Both had sworn off love and relationships in favour of science but they could not resist each other
They started their research in the School of Chemistry and Physics in Paris, where they began their work on radioactivity. At this stage, the only radioactive element, discovered by Prof Henri Becquerel, was uranium. They also did research in a shed in their back garden. They bought tonnes of a mineral called pitchblende, which contained uranium ore, and set about purifying other elements that were many times more radioactive than uranium; radium and polonium. This discovery not only granted them a Nobel Prize, but was the starting point for the development of many crucial technologies such as new ways to treat cancer with radiation and later on, during the First World War, the creation of mobile x ray units that could be brought to the war front to scan soldiers in need.
Sadly, Pierre Curie passed away in a freak road accident in 1906, leaving Madame Curie with 2 daughters to feed and an uncertain future. Luckily she was allowed to take over her late husband’s job, as a Professor in the University and lecturing where he had left off. She swore to keep on researching the topics, this time for her husband’s sake as well.
Four years after her husband’s death, in 1910, Madame Curie was enveloped in a love scandal. Her affair with Paul Langevin, a French physicist, jeopardised her receiving another Nobel Prize. However as she has rightly stated: “The prize has been awarded for the discovery of radium and polonium. I believe that there is no connection between my scientific work and the facts of private life. I cannot accept ... that the appreciation of the value of scientific work should be influenced by libel and slander concerning private life”.

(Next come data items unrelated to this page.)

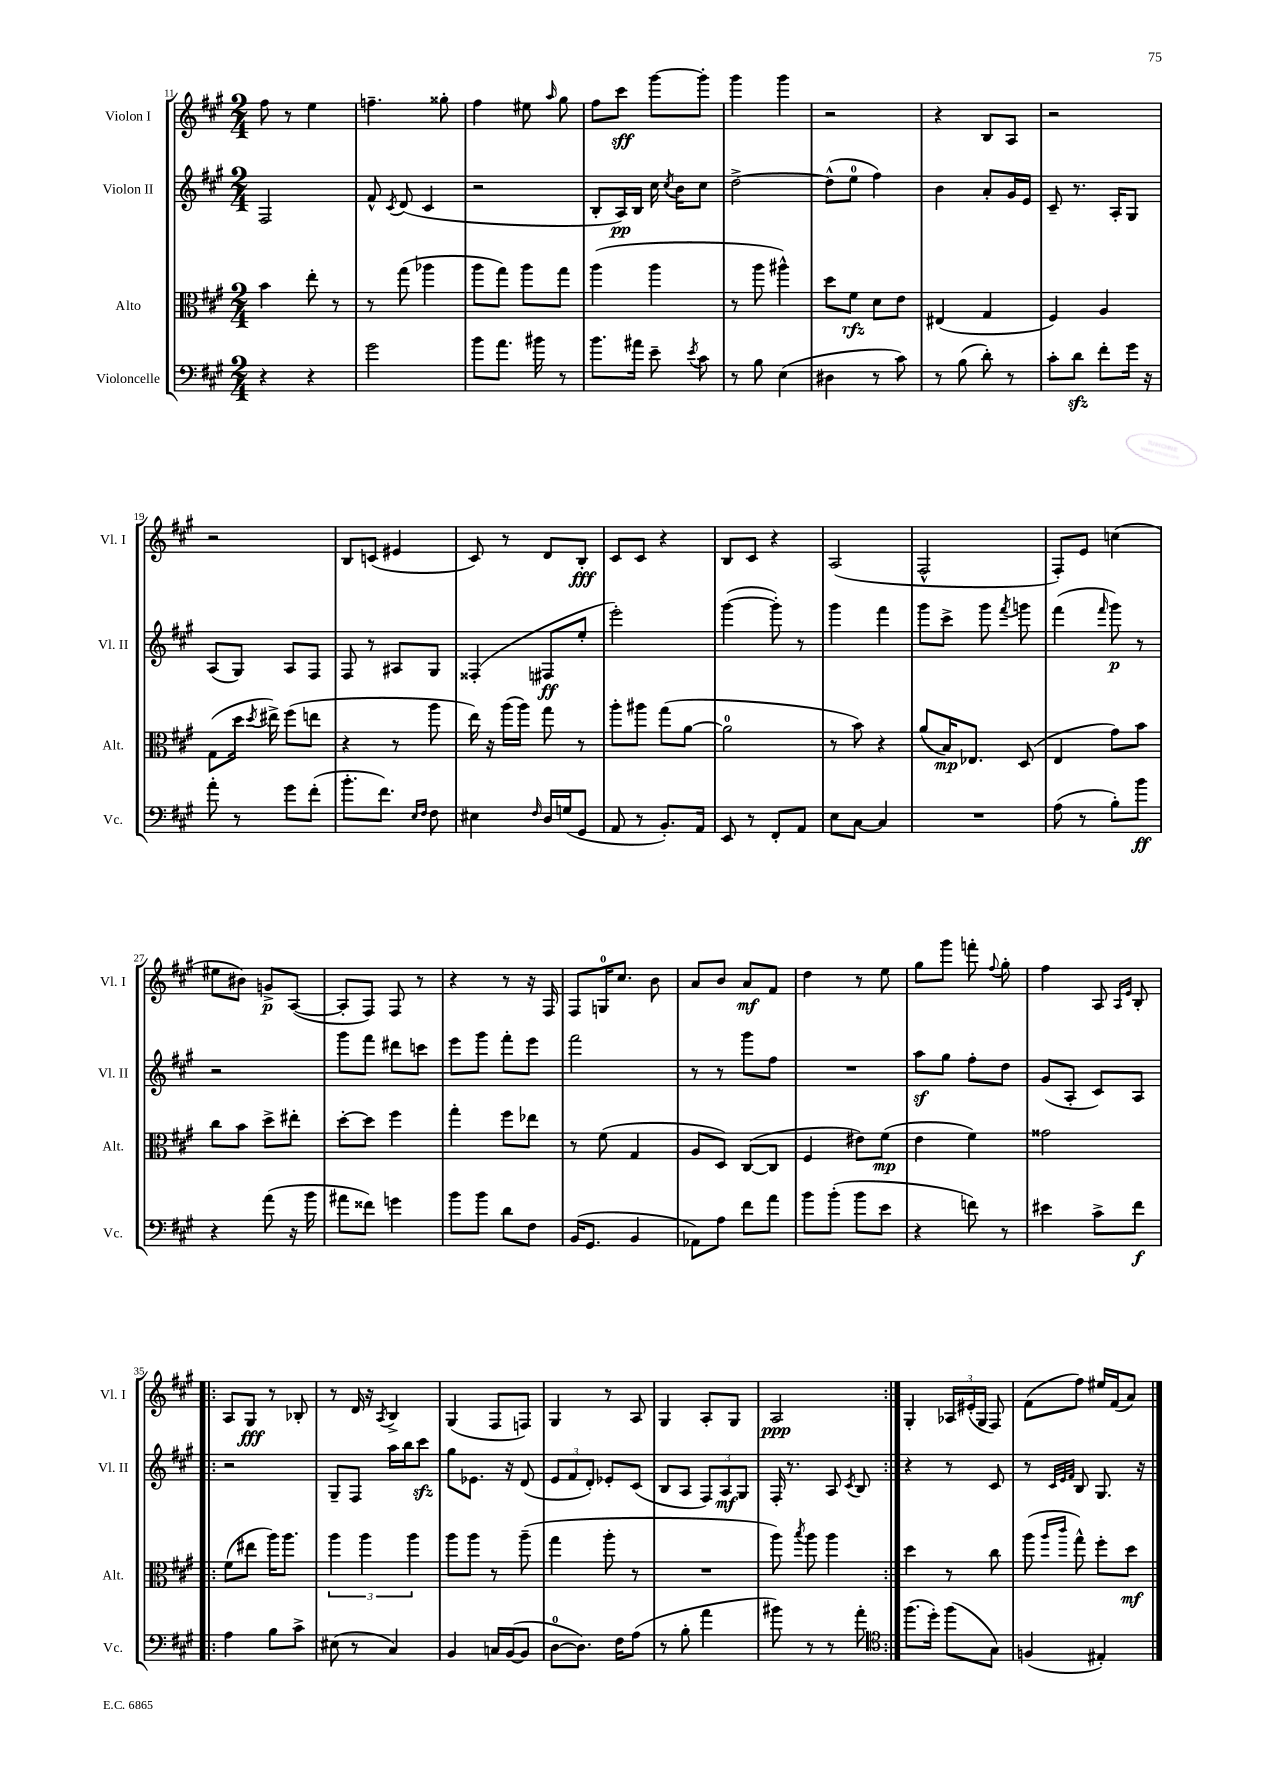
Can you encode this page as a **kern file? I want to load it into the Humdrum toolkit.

**kern	**dynam	**kern	**dynam	**kern	**dynam	**kern	**dynam
*part4	*part4	*part3	*part3	*part2	*part2	*part1	*part1
*staff4	*staff4	*staff3	*staff3	*staff2	*staff2	*staff1	*staff1
*I"Violoncelle	*	*I"Alto	*	*I"Violon II	*	*I"Violon I	*
*I'Vc.	*	*I'Alt.	*	*I'Vl. II	*	*I'Vl. I	*
*clefF4	*	*clefC3	*	*clefG2	*	*clefG2	*
*k[f#c#g#]	*	*k[f#c#g#]	*	*k[f#c#g#]	*	*k[f#c#g#]	*
*M2/4	*	*M2/4	*	*M2/4	*	*M2/4	*
=11	=11	=11	=11	=11	=11	=11	=11
4r	.	4b\	.	2F#/	.	8ff#\	.
.	.	.	.	.	.	8r	.
4r	.	8ee'\	.	.	.	4ee\	.
.	.	8r	.	.	.	.	.
=12	=12	=12	=12	=12	=12	=12	=12
2g#\	.	8r	.	8f#^^/	.	4.ffn~\	.
.	.	.	.	8qc#/	.	.	.
.	.	(8gg#\	.	(8d/	.	.	.
.	.	4aa-X\	.	4c#/	.	.	.
.	.	.	.	.	.	8gg##X'\	.
=13	=13	=13	=13	=13	=13	=13	=13
8b\L	.	8aa\L	.	2r	.	4ff#\	.
8.a\J	.	8gg#\J)	.	.	.	.	.
.	.	8aa\L	.	.	.	8ee#X\	.
16b#X\	.	.	.	.	.	.	.
.	.	.	.	.	.	16qqaa/	.
8r	.	8gg#\J	.	.	.	8gg#\	.
=14	=14	=14	=14	=14	=14	=14	=14
8.b\L	.	(4aa\	.	8B'/L	.	8ff#\L	.
.	.	.	.	16A/L)	pp	8ccc#\J	sff
16a#X\Jk	.	.	.	16B/JJ	.	.	.
8e~\	.	4aa\	.	16cc#\	.	[8ggg#\L	.
.	.	.	.	8qcc#/	.	.	.
.	.	.	.	16b\KL	.	.	.
8qe/	.	.	.	.	.	.	.
8c#\	.	.	.	8cc#\J	.	8ggg#'\J]	.
=15	=15	=15	=15	=15	=15	=15	=15
8r	.	8r	.	[2dd^\	.	4ggg#\	.
8B\	.	8aa\	.	.	.	.	.
(4E\	.	4aa#X^^\)	.	.	.	4ggg#\	.
=16	=16	=16	=16	=16	=16	=16	=16
4D#X\	.	8dd\L	.	(8dd^^\L]	.	2r	.
.	.	8f#\J	rfz	8ee\J	.	.	.
8r	.	8d\L	.	4ff#\)	.	.	.
8c#\)	.	8e\J	.	.	.	.	.
=17	=17	=17	=17	=17	=17	=17	=17
8r	.	(4E#X/	.	4b\	.	4r	.
(8B\	.	.	.	.	.	.	.
8d'\)	.	4G#/	.	8a'/L	.	8B/L	.
8r	.	.	.	16g#/L	.	8A/J	.
.	.	.	.	16e/JJ	.	.	.
=18	=18	=18	=18	=18	=18	=18	=18
8c#'\L	.	4F#/)	.	8c#~/	.	2r	.
8dzz\J	.	.	.	8.r	.	.	.
8f#'\L	.	4A/	.	.	.	.	.
.	.	.	.	16A'/KL	.	.	.
16g#\Jk	.	.	.	8G#/J	.	.	.
16r	.	.	.	.	.	.	.
!!LO:LB:g=z
=19	=19	=19	=19	=19	=19	=19	=19
8a'\	.	(8G#\L	.	(8A/L	.	2r	.
8r	.	16dd\Jk	.	8G#/J)	.	.	.
.	.	8qdd/	.	.	.	.	.
.	.	16ee#X^\)	.	.	.	.	.
8g#\L	.	(8ff#\L	.	8A/L	.	.	.
(8f#'\J	.	8een\J	.	8F#/J	.	.	.
=20	=20	=20	=20	=20	=20	=20	=20
8.b'\L	.	4r	.	8F#/	.	8B/L	.
.	.	.	.	8r	.	(8cn/J	.
8.f#\J)	.	.	.	.	.	.	.
.	.	8r	.	8A#X/L	.	4e#X/	.
16qqE/LL	.	.	.	.	.	.	.
16qqF#/JJ	.	.	.	.	.	.	.
8F#\	.	8aa\	.	8G#/J	.	.	.
=21	=21	=21	=21	=21	=21	=21	=21
4E#X\	.	16ee\)	.	(4F##X'/	.	8c#/)	.
.	.	16r	.	.	.	.	.
.	.	(16aa\LL	.	.	.	8r	.
.	.	16aa\JJ)	.	.	.	.	.
16qqF#/	.	.	.	.	.	.	.
16D/LL	.	8gg#\	.	8F#X/L	ff	8d/L	.
(16Gn/J	.	.	.	.	.	.	.
8GG#/J	.	8r	.	8ee'/J	.	8B'/J	fff
=22	=22	=22	=22	=22	=22	=22	=22
8AA/	.	8aa'\L	.	2eee'\)	.	8c#/L	.
8r	.	8aa#X\J	.	.	.	8c#/J	.
8.BB'/L)	.	(8gg#\L	.	.	.	4r	.
.	.	[8a\J	.	.	.	.	.
16AA/Jk	.	.	.	.	.	.	.
=23	=23	=23	=23	=23	=23	=23	=23
8EE/	.	2a\]	.	([4ggg#\	.	8B/L	.
8r	.	.	.	.	.	8c#/J	.
8FF#'/L	.	.	.	8ggg#'\])	.	4r	.
8AA/J	.	.	.	8r	.	.	.
=24	=24	=24	=24	=24	=24	=24	=24
8E\L	.	8r	.	4ggg#\	.	(2A/	.
[8C#\J	.	8b\)	.	.	.	.	.
4C#/]	.	4r	.	4fff#\	.	.	.
=25	=25	=25	=25	=25	=25	=25	=25
2r	.	(8a/L	.	8ggg#\L	.	2F#^^/	.
.	.	16B/K)	mp	8ccc#^\J	.	.	.
.	.	8.E-X/J	.	.	.	.	.
.	.	.	.	8ggg#\	.	.	.
.	.	.	.	8qfff#/	.	.	.
.	.	(8D/	.	8gggn\	.	.	.
=26	=26	=26	=26	=26	=26	=26	=26
(8A\	.	4E/	.	(4fff#\	.	8F#'/L)	.
8r	.	.	.	.	.	8e/J	.
.	.	.	.	16qqfff#/	.	.	.
8B'\L)	.	8g#\L)	.	8ggg#\)	p	(4ccn\	.
8b\J	ff	8b\J	.	8r	.	.	.
!!LO:LB:g=z
=27	=27	=27	=27	=27	=27	=27	=27
4r	.	8cc#\L	.	2r	.	8ee#X\L	.
.	.	8b\J	.	.	.	8b#X\J)	.
(8a\	.	8dd^\L	.	.	.	8gn^/L	p
16r	.	8ee#X'\J	.	.	.	([8A/J	.
16b\	.	.	.	.	.	.	.
=28	=28	=28	=28	=28	=28	=28	=28
8a#X\L	.	[8dd'\L	.	8ggg#\L	.	8A'/L]	.
8f##X\J)	.	8dd\J]	.	8fff#\J	.	8F#/J)	.
4gn\	.	4ff#\	.	8ddd#X\L	.	8F#/	.
.	.	.	.	8cccn\J	.	8r	.
=29	=29	=29	=29	=29	=29	=29	=29
8b\L	.	4gg#'\	.	8eee\L	.	4r	.
8b\J	.	.	.	8ggg#\J	.	.	.
8d\L	.	8ff#\L	.	8fff#'\L	.	8r	.
8F#\J	.	8ee-X\J	.	8eee\J	.	16r	.
.	.	.	.	.	.	16F#/	.
=30	=30	=30	=30	=30	=30	=30	=30
(16BB/KL	.	8r	.	2fff#\	.	8F#/L	.
8.GG#/J	.	.	.	.	.	.	.
.	.	(8f#\	.	.	.	16Gn/K	.
.	.	.	.	.	.	8.cc#/J	.
4BB/	.	4G#/	.	.	.	.	.
.	.	.	.	.	.	8b\	.
=31	=31	=31	=31	=31	=31	=31	=31
8AA-X\L)	.	8A/L	.	8r	.	8a/L	.
8A\J	.	8D/J)	.	8r	.	8b/J	.
8f#\L	.	([8C#/L	.	8ggg#\L	.	8a/L	mf
8a\J	.	8C#/J]	.	8ff#\J	.	8f#/J	.
=32	=32	=32	=32	=32	=32	=32	=32
8b\L	.	4F#/	.	2r	.	4dd\	.
(8b'\J	.	.	.	.	.	.	.
8b\L	.	8e#X\L)	.	.	.	8r	.
8e\J	.	(8f#\J	mp	.	.	8ee\	.
=33	=33	=33	=33	=33	=33	=33	=33
4r	.	4e\	.	8aaz\L	.	8gg#\L	.
.	.	.	.	8gg#\J	.	8ggg#\J	.
8fn\)	.	4f#\)	.	8ff#'\L	.	8fffn'\	.
.	.	.	.	.	.	8qqff#/	.
8r	.	.	.	8dd\J	.	8gg#'\	.
=34	=34	=34	=34	=34	=34	=34	=34
4e#X\	.	2g##X\	.	(8g#/L	.	4ff#\	.
.	.	.	.	8A'/J	.	.	.
8c#^\L	.	.	.	8c#/L)	.	8A/	.
.	.	.	.	.	.	16qqA/LL	.
.	.	.	.	.	.	16qqe/JJ	.
8f#\J	f	.	.	8A/J	.	8B'/	.
!!LO:LB:g=z
=35!|:	=35!|:	=35!|:	=35!|:	=35!|:	=35!|:	=35!|:	=35!|:
4A\	.	(8f#\L	.	2r	.	8A/L	.
.	.	8ee#X\J	.	.	.	8G#/J	fff
8B\L	.	16aa\KL)	.	.	.	8r	.
.	.	8.aa\J	.	.	.	.	.
8c#^\J	.	.	.	.	.	8B-X'/	.
=36	=36	=36	=36	=36	=36	=36	=36
(8E#X\	.	6aa\	.	8G#~/L	.	8r	.
8r	.	.	.	8F#/J	.	16d/	.
.	.	6aa\	.	.	.	.	.
.	.	.	.	.	.	16r	.
.	.	.	.	.	.	8qA/	.
4C#/)	.	.	.	16aa\LL	.	4B^/	.
.	.	.	.	16bb\J	.	.	.
.	.	6aa\	.	.	.	.	.
.	.	.	.	8ccc#zz\J	.	.	.
=37	=37	=37	=37	=37	=37	=37	=37
4BB/	.	8aa\L	.	8gg#\L	.	(4G#/	.
.	.	8aa\J	.	8.e-X\J	.	.	.
16Cn/LL	.	8r	.	.	.	8F#/L	.
([16BB/J	.	.	.	16r	.	.	.
8BB/J]	.	(8aa~\	.	(8d/	.	8Fn/J)	.
=38	=38	=38	=38	=38	=38	=38	=38
[8D\L	.	4gg#\	.	12e/L	.	4G#/	.
.	.	.	.	12f#/	.	.	.
8.D\J])	.	.	.	.	.	.	.
.	.	.	.	12d'/J)	.	.	.
.	.	8aa'\	.	8e-X'/L	.	8r	.
16F#\KL	.	.	.	.	.	.	.
(8A\J	.	8r	.	(8c#/J	.	8A/	.
=39	=39	=39	=39	=39	=39	=39	=39
8r	.	2r	.	8B/L	.	4G#/	.
8B'\	.	.	.	8A/J	.	.	.
4a\	.	.	.	12F#/L)	.	8A'/L	.
.	.	.	.	12A/	mf	.	.
.	.	.	.	.	.	8G#/J	.
.	.	.	.	12G#/J	.	.	.
=40	=40	=40	=40	=40	=40	=40	=40
8b#X\)	.	8aa\)	.	16F#'/	.	2A/	ppp
.	.	.	.	8.r	.	.	.
.	.	8qbb/	.	.	.	.	.
8r	.	8aa\	.	.	.	.	.
8r	.	4aa\	.	8A/	.	.	.
.	.	.	.	8qc#/	.	.	.
8a'\	.	.	.	8B/	.	.	.
=41:|!	=41:|!	=41:|!	=41:|!	=41:|!	=41:|!	=41:|!	=41:|!
*clefC4	*	*	*	*	*	*	*
(8.ff#\L	.	4dd\	.	4r	.	4G#'/	.
16dd'\Jk)	.	.	.	.	.	.	.
(8ff#\L	.	8r	.	8r	.	24A-X/LL	.
.	.	.	.	.	.	(24e#X'/	.
.	.	.	.	.	.	24G#/JJ	.
8G#\J)	.	8cc#\	.	8c#/	.	8F#/)	.
=42	=42	=42	=42	=42	=42	=42	=42
(4Fn/	.	(8aa\	.	8r	.	(8f#\L	.
.	.	.	.	32qqc#/LLL	.	.	.
.	.	16qqaa/LL	.	32qqe/	.	.	.
.	.	16qqccc#/JJ	.	32qqf#/JJJ	.	.	.
.	.	8gg#^^\)	.	8B/	.	8ff#\J)	.
4E#X'/)	.	8ff#'\L	.	8.G#/	.	16ee#X/LL	.
.	.	.	.	.	.	(16f#/J	.
.	.	8dd\J	mf	.	.	8a/J)	.
.	.	.	.	16r	.	.	.
==	==	==	==	==	==	==	==
*-	*-	*-	*-	*-	*-	*-	*-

Her affair with Paul Langevin, a French physicist, jeopardised her receiving another Nobel Prize.
In a male dominated world, surrounded by criticism and prejudice, Marie Curie stood strong in her belief in the importance of her research and in 1911, was awarded her second Nobel Prize in Chemistry, for “her services to the advancement of chemistry by the discovery of the elements radium and polonium, by the isolation of radium and the study of the nature and compounds of this remarkable element”. She was then made the head of a laboratory specialised for the study of radioactivity.
Madame Curie died in Savoy, France in 1934 of leukemia. Even though journal entries show that the Curies realised the negative effects of working with radioactive material, they continued to sacrifice their bodies in exchange for knowledge.